• PASSAGE:

-----

Being erroneously thought to be a gay guy didn't work the same way as being incorrectly assumed to be right-handed. People often did assume I was right-handed, but their reaction to being told otherwise, or to seeing me pick up a pen with my left hand and begin writing, was to say "oh!" and make a mental adjustment and that would be the end of it. In contrast to that, I found that trying to convey to people that I was a heterosexual sissy was like explaining that East West Main Street is down up from here, go directly behind in front of you and turn left right at the first last intersection.

I developed hostile and derogatory attitudes against the identity that I was pushing off from. When people said or hinted that they thought I was probably gay, I would express revulsion. Eww, yuck! That's disgusting! No, I'd say, I'm not like them at all, they're crudely promiscuous and they're not interested in forming attachment relationships, if anything they're like typical masculine hetero guys except even more so, they just want to stick it into something and pump. I repeated the most condescending and negative of stereotypes and emphasized how totally and utterly this was not my identity. Not just "nope, you've miscategorized me" but out-and-out hateful stuff. If some bigoted Bible-pounding zealot expressed the opinion that no one is naturally homosexual, that engaging in same-sex erotic behavior is against anyone's nature, I'd nod and agree that it seemed weird and twisted to me too.

With as much reason as I'd had in my life to question any widespread rejection of the Different, I was nevertheless cheerfully joining in with the hate chorus. I was so focused on establishing and defending my own peculiar sense of identity that it didn't occur to me that the things I was saying might be hurtful to the people I was pushing off from.

I came out in 1980, finally recognizing that who I was, how I was, was Different in the same general kind of way that being gay was Different. That even if there wasn't a name for the category, I was in a different identity-category than heterosexual guys were. And that meant that gay guys were potentially my allies.

My relationship with gay guys -- both in the abstract as a topic of discussion and real live ones that I actually encountered, in political discussions of gender and sexuality minority identities and in other contexts -- did not instantaneously clear up and become companionable and smooth. I was clear in my head about my identity, but explaining it, and explaining why it needed to be established in people's heads as an available identity, was complicated and problematic. Lots of gay activists at the time were promoting the position that no one should be going around denying that they were gay, that it was not an identity that their allies needed to be running away from as if it were something horrible. But from my vantage point, my identity was being socially erased by the conflation of sissyhood with homosexuality, and although I was now ashamed of how hatefully I had repulsed gay identity, I still wanted to be seen and recognized for who I was. I had to learn how to explain my situation in ways that weren't experienced as abrasive and politically objectionable to the gay activists I wanted to ally with. (It eventually helped that some gay male activists did not much appreciate being thought of as feminine, and that others, who were, thought the masculine gay guys were looking down on them and regarding them as stereotype-reinforcing. This opened a dialog that I could participate in; we could agree that it was useful and necessary to uncouple the equivocation between being gay and being feminine, and to discuss the political connections between homophobia and sissyphobia).

-----

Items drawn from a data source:

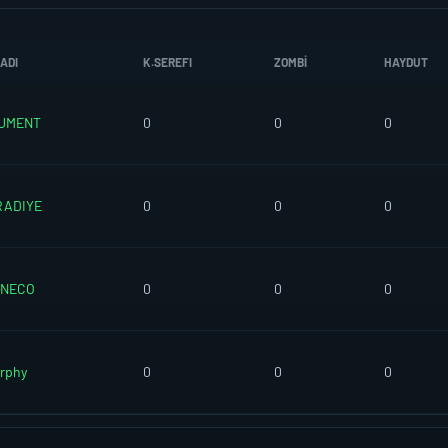
ADI
K.SEREFI
ZOMBI
HAYDUT
CUMENT
0
0
0
RADIYE
0
0
0
UNECO
0
0
0
rphy
0
0
0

-----

• ACTIVITY LIST:
1. Return, verbatim, the stretch of the essay on heterosexual sissy identity from "With as much" through "people I was pushing off from.".
2. Decide whether each statement agrees with the essay on heterosexual sissy identity, answering yes or no and quoting the deciding words: (a) The writer came out in 1980. (b) People who saw the writer begin writing with the left hand stayed puzzled about it for a long time. (c) Some gay male activists did not much appreciate being thought of as feminine.
3. Continue the essay on heterosexual sissy identity, picking up after its final sentence.

• ANSWERS TO EACH TASK:
1.
With as much reason as I'd had in my life to question any widespread rejection of the Different, I was nevertheless cheerfully joining in with the hate chorus. I was so focused on establishing and defending my own peculiar sense of identity that it didn't occur to me that the things I was saying might be hurtful to the people I was pushing off from.

2.
(a) Yes: "I came out in 1980"
(b) No: "was to say "oh!" and make a mental adjustment and that would be the end of it"
(c) Yes: "some gay male activists did not much appreciate being thought of as feminine"

3.
When I first started hanging around Identity House in Manhattan and attending my first Pride March in 1985, I found it frustrating that I wasn't encountering any similarly-identifying, similar-minded gender activists to speak with. It seemed to me that the mostly male, mostly gay participants were coming to meetings to flirt and connect with potential dating partners, which wasn't entirely untrue, but I could have made more of an effort to communicate, to talk issues and bridge gaps, and to listen and learn and be a better ally myself. I was by then mostly past the worst of my homophobic attitudes but I was still pretty selfishly immersed in my own identity politics. Most of us were, I suppose, and I felt like the people I was encountering mostly only cared about their own identity-situation, and that not much of what they were concerned about applied to me, and there was some truth to that assessment, but that was a description I could have applied to myself just as accurately.

It wasn't until I first encountered the acronym with the "Q" added -- LGBTQ -- that I stopped thinking of the community as potential allies (but still "them") and instead tentatively began to consider the community as "us". GenderQueer was a term I had been introduced to and I read the description and it fit, even if it wasn't highly specific to my circumstances.



We do need to come together, to listen to each other and be supportive of each others' struggles. I will acknowledge that I have not been a model citizen in the LGBTQ-munity, but I recognize the need to consider my own behaviors and the ways in which I have not been a good listener or a sufficiently reliable ally. I will try to do better.

"Community" is simple when it equates to "people who are just like me"; it takes more effort to extend it to "people who are different but with whom I have stuff in common". I invite you to read and listen to folks who occupy a different letter in the acronym. Read the words of bisexual activists, and intersex activists. Pick up something penned by somebody nonbinary. Learn about the experiences of folks of minority gender and orientation identities that you don't have much familiarity with. I will, too.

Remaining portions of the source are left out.